== Record set ==
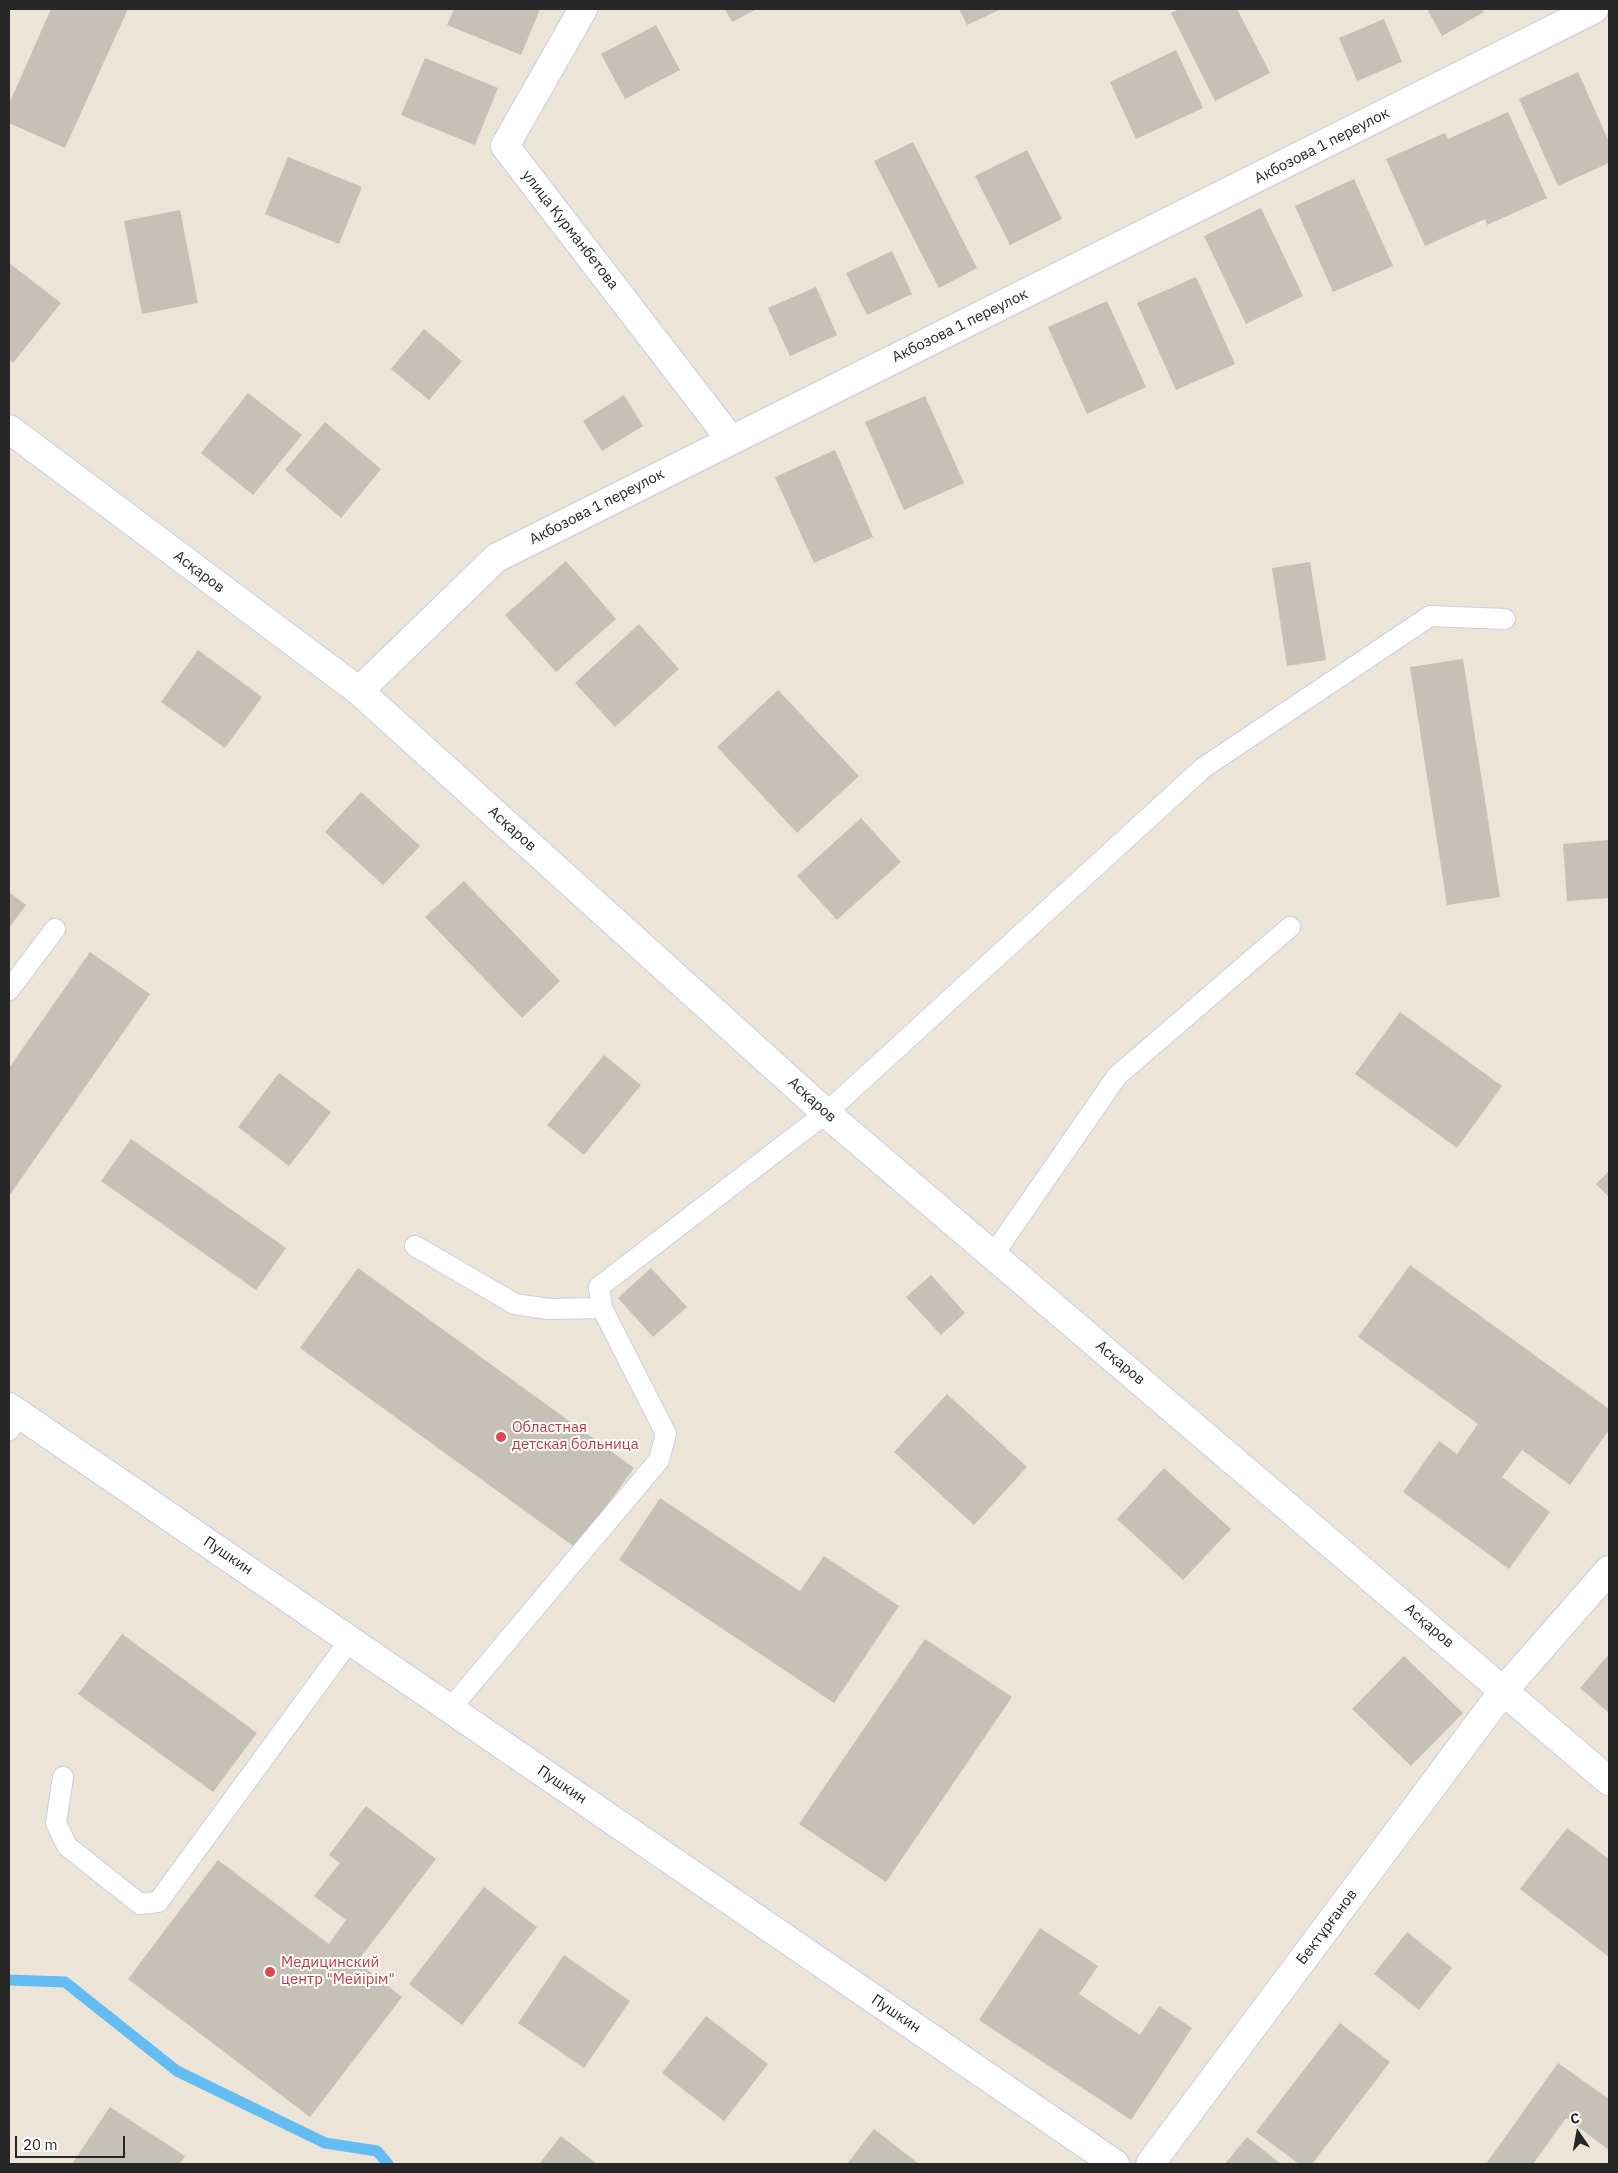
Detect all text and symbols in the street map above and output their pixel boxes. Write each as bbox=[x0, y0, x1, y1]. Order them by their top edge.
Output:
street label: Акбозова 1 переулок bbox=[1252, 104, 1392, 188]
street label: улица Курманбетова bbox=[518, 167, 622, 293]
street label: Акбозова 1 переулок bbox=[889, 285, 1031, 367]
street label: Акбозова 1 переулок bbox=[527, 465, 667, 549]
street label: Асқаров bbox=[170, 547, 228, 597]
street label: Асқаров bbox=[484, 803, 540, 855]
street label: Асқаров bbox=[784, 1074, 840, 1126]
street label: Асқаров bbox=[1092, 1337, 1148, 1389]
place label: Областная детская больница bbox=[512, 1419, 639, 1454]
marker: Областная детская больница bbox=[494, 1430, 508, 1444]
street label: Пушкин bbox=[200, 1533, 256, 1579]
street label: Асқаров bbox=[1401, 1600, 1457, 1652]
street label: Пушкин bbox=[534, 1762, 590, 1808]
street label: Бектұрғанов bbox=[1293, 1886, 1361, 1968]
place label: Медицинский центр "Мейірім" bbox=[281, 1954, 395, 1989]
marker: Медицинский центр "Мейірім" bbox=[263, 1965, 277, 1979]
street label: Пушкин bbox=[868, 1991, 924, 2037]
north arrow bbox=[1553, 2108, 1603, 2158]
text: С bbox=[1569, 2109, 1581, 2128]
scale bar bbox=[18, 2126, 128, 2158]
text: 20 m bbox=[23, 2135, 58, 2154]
===
### Aim of the task:
Return all material verbatim, pictures omitted.

### Solved exercise:
Detect all text and symbols in the street map above and output their pixel boxes. Write each as bbox=[x0, y0, x1, y1]. Order them by their top edge.
Output:
street label: Акбозова 1 переулок bbox=[1252, 104, 1392, 188]
street label: улица Курманбетова bbox=[518, 167, 622, 293]
street label: Акбозова 1 переулок bbox=[889, 285, 1031, 367]
street label: Акбозова 1 переулок bbox=[527, 465, 667, 549]
street label: Асқаров bbox=[170, 547, 228, 597]
street label: Асқаров bbox=[484, 803, 540, 855]
street label: Асқаров bbox=[784, 1074, 840, 1126]
street label: Асқаров bbox=[1092, 1337, 1148, 1389]
place label: Областная детская больница bbox=[512, 1419, 639, 1454]
marker: Областная детская больница bbox=[494, 1430, 508, 1444]
street label: Пушкин bbox=[200, 1533, 256, 1579]
street label: Асқаров bbox=[1401, 1600, 1457, 1652]
street label: Пушкин bbox=[534, 1762, 590, 1808]
street label: Бектұрғанов bbox=[1293, 1886, 1361, 1968]
place label: Медицинский центр "Мейірім" bbox=[281, 1954, 395, 1989]
marker: Медицинский центр "Мейірім" bbox=[263, 1965, 277, 1979]
street label: Пушкин bbox=[868, 1991, 924, 2037]
north arrow bbox=[1553, 2108, 1603, 2158]
text: С bbox=[1569, 2109, 1581, 2128]
scale bar bbox=[18, 2126, 128, 2158]
text: 20 m bbox=[23, 2135, 58, 2154]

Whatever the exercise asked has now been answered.